## DATA EXCERPTS
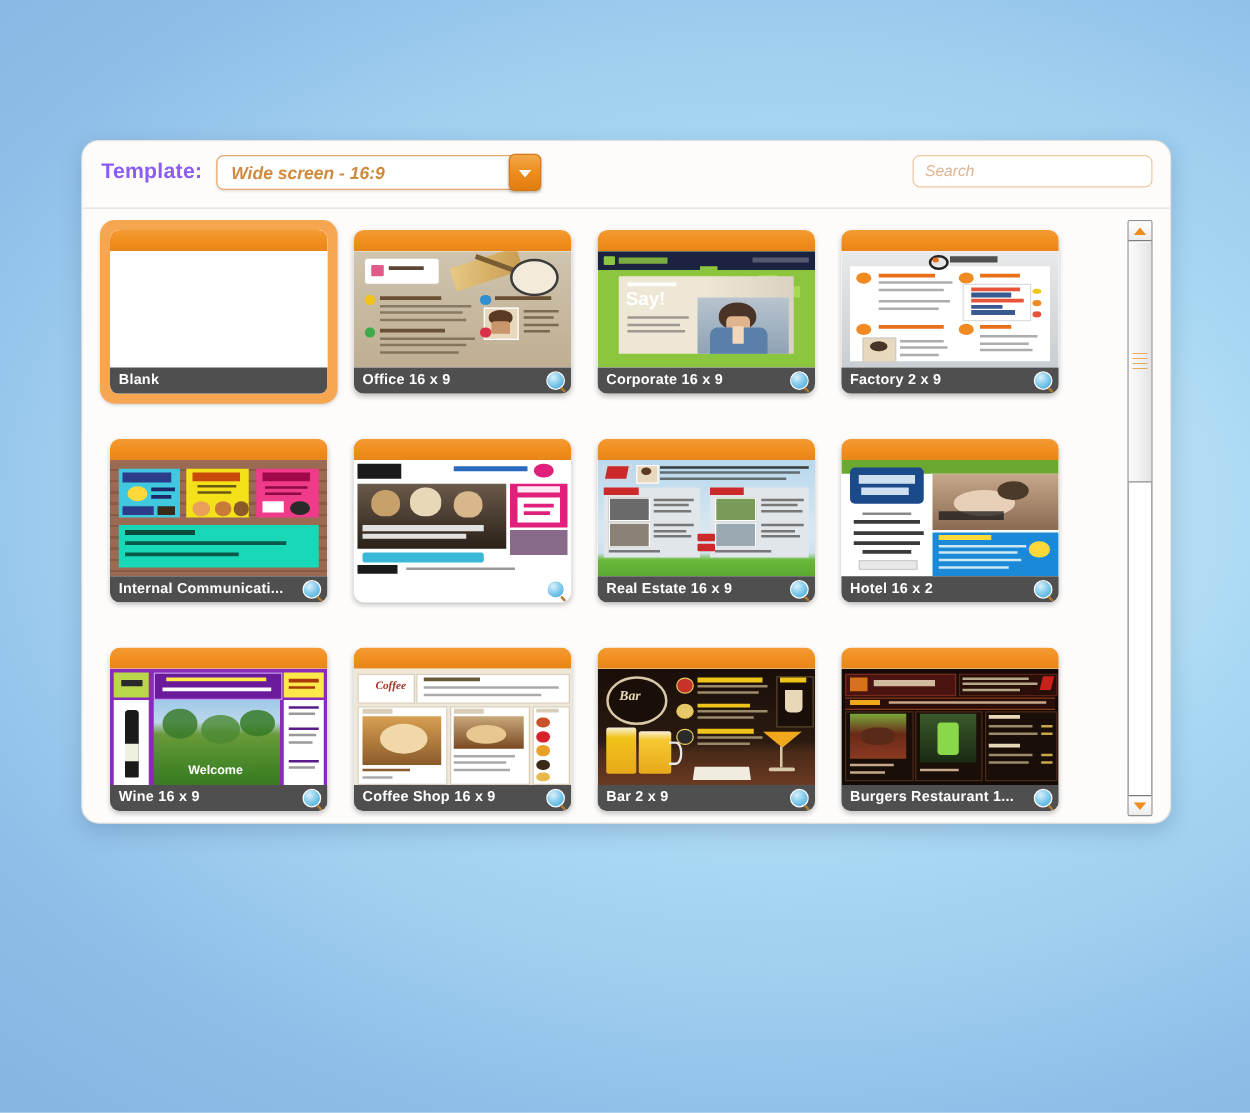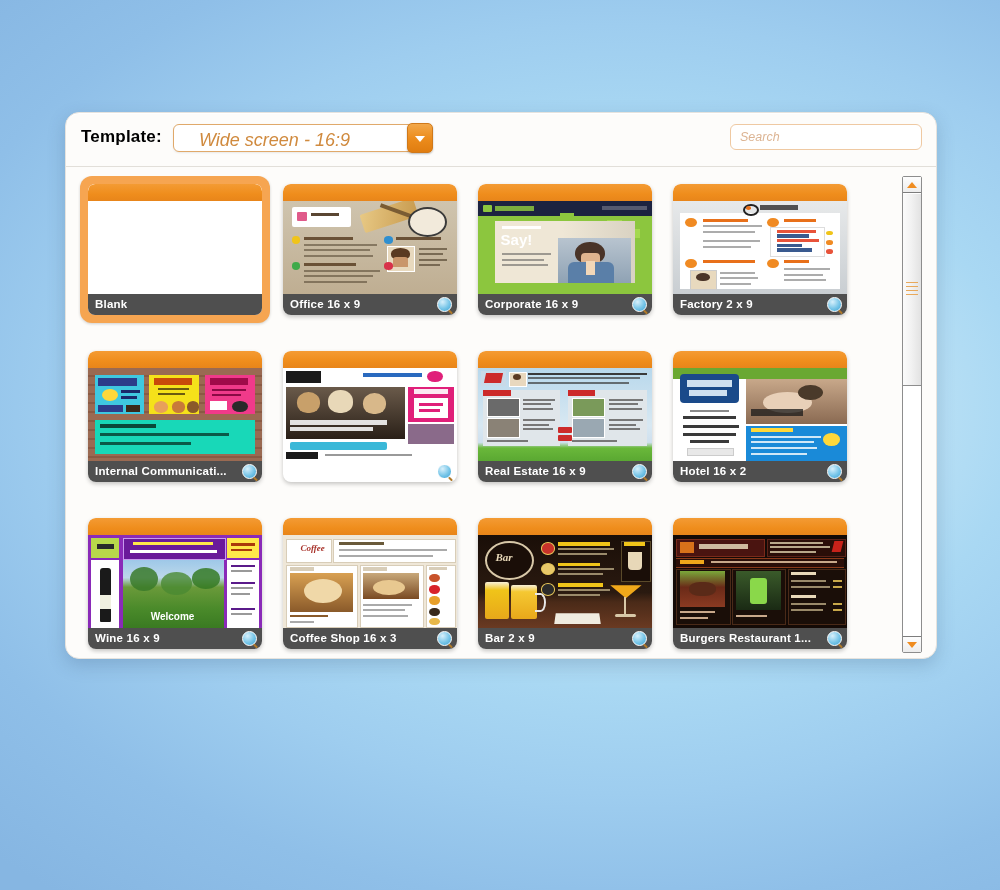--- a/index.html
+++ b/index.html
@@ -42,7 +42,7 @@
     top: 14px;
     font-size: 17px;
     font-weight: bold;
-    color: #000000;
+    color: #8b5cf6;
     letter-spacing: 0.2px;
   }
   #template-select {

## PROBLEM
Copy each entry exactly, with no pictures.

## REPLY
--- a/index.html
+++ b/index.html
@@ -42,7 +42,7 @@
     top: 14px;
     font-size: 17px;
     font-weight: bold;
-    color: #000000;
+    color: #8b5cf6;
     letter-spacing: 0.2px;
   }
   #template-select {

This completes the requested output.